Companies like Square, Stripe and Braintree "are trying to offer a far more simplistic solution that gets merchants to market faster," said Wallace. Braintree (a unit of PayPal) and Stripe are focused on building application programming interfaces (APIs) that allow merchants with limited technical coding know-how to enable payments.

Marketplaces are another sector gaining speed that SVB is keeping an eye on. The all-encompassing marketplace giants, such as Amazon.com and eBay, are being joined in the market by new marketplaces that focus a specific areas. SVB is also interested in startups that provide on-demand services or are part of the sharing economy.

SVB was working with startups in Silicon Valley well before other traditional banks acknowledged the new crop of fintech firms. For example, SVB set up a business account for the U.S.-based Bitcoin exchange Coinbase in June 2012, when most other banks were shutting down accounts associated with the digital currency. The bank had a relationship with CoinLab Inc., an incubator for companies that operated in Bitcoin, even before that.

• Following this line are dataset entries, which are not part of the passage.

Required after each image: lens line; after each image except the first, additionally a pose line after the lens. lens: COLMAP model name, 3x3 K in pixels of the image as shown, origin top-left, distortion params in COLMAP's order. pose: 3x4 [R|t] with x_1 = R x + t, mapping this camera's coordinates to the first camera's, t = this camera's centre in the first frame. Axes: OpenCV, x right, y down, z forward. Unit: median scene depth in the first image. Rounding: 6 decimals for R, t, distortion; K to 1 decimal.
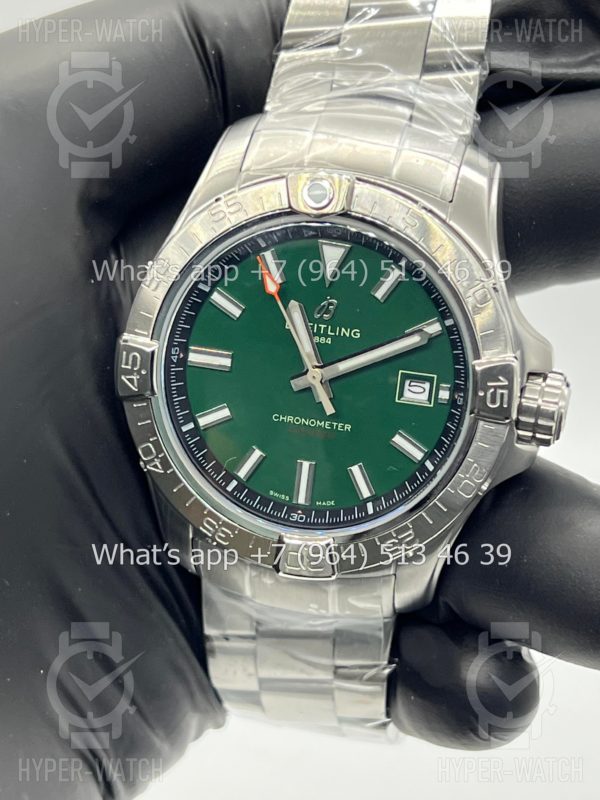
lens RADIAL K [[1854.1, 0, 300.0], [0, 1854.1, 400.0], [0, 0, 1]] dist [0.208294, -0.030161]
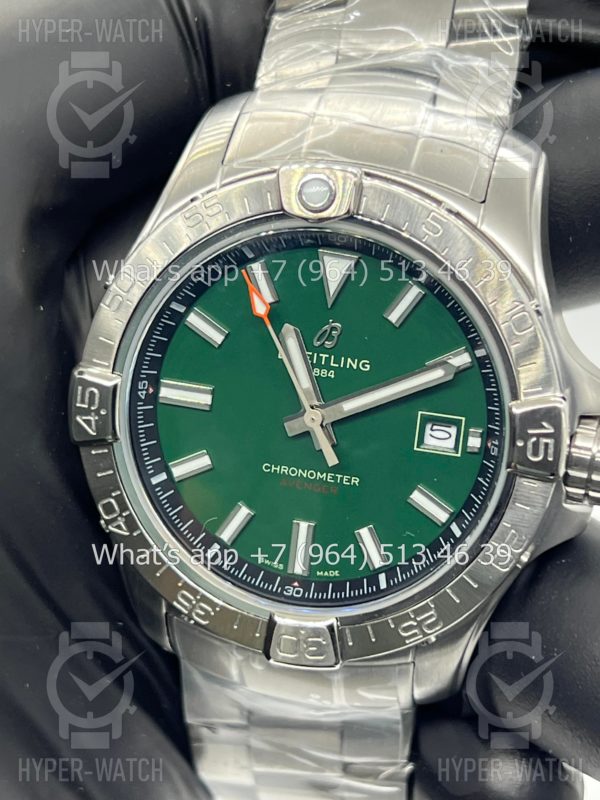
lens RADIAL K [[1854.1, 0, 300.0], [0, 1854.1, 400.0], [0, 0, 1]] dist [0.208294, -0.030161]
pose [[0.999481, 0.002051, -0.032135, 0.027756], [-0.001414, 0.999802, 0.019849, -0.036560], [0.032169, -0.019793, 0.999286, 0.192813]]
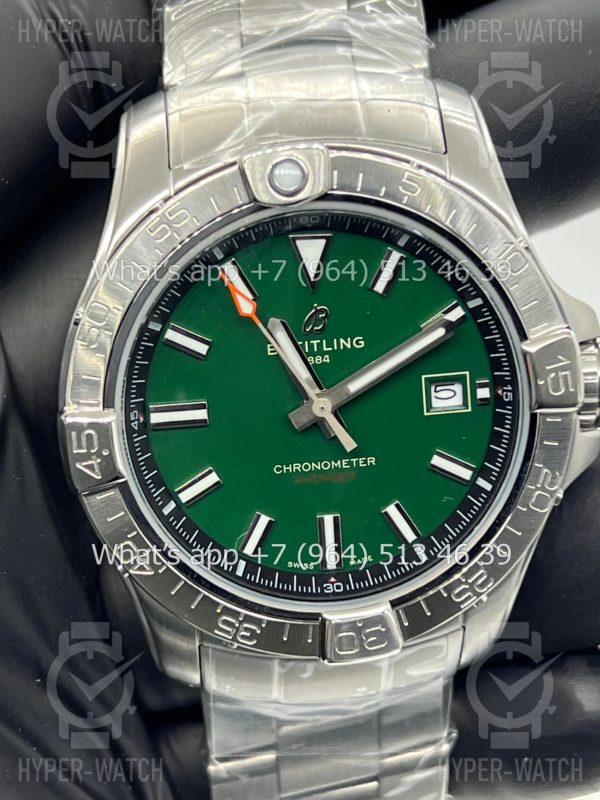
lens RADIAL K [[1854.1, 0, 300.0], [0, 1854.1, 400.0], [0, 0, 1]] dist [0.208294, -0.030161]
pose [[0.947058, -0.224475, 0.229547, -0.178471], [0.219985, 0.974450, 0.045309, -0.052826], [-0.233853, 0.007586, 0.972242, 0.242392]]
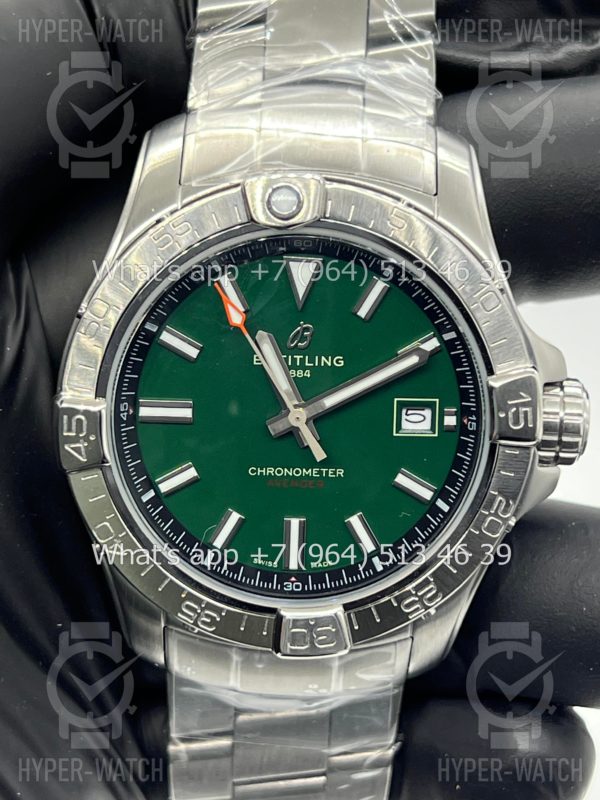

But things are changing. SVB is now just one of many traditional financial institutions with an appetite for working with their smaller, riskier counterparts. Many of the bigger banks have set up accelerator programs and hosted hackathons to get closer to the startup scene. But observers wonder whether banks are using these initiatives as branding opportunities or if they actually care to change.

Last year, SVB in partnership with MasterCard established the Commerce.Innovated. accelerator, which takes on four to six companies twice a year. According to Wallace, SVB is still working with most of the companies that went through the accelerator program, and many of those startups have closed on a Series A funding round.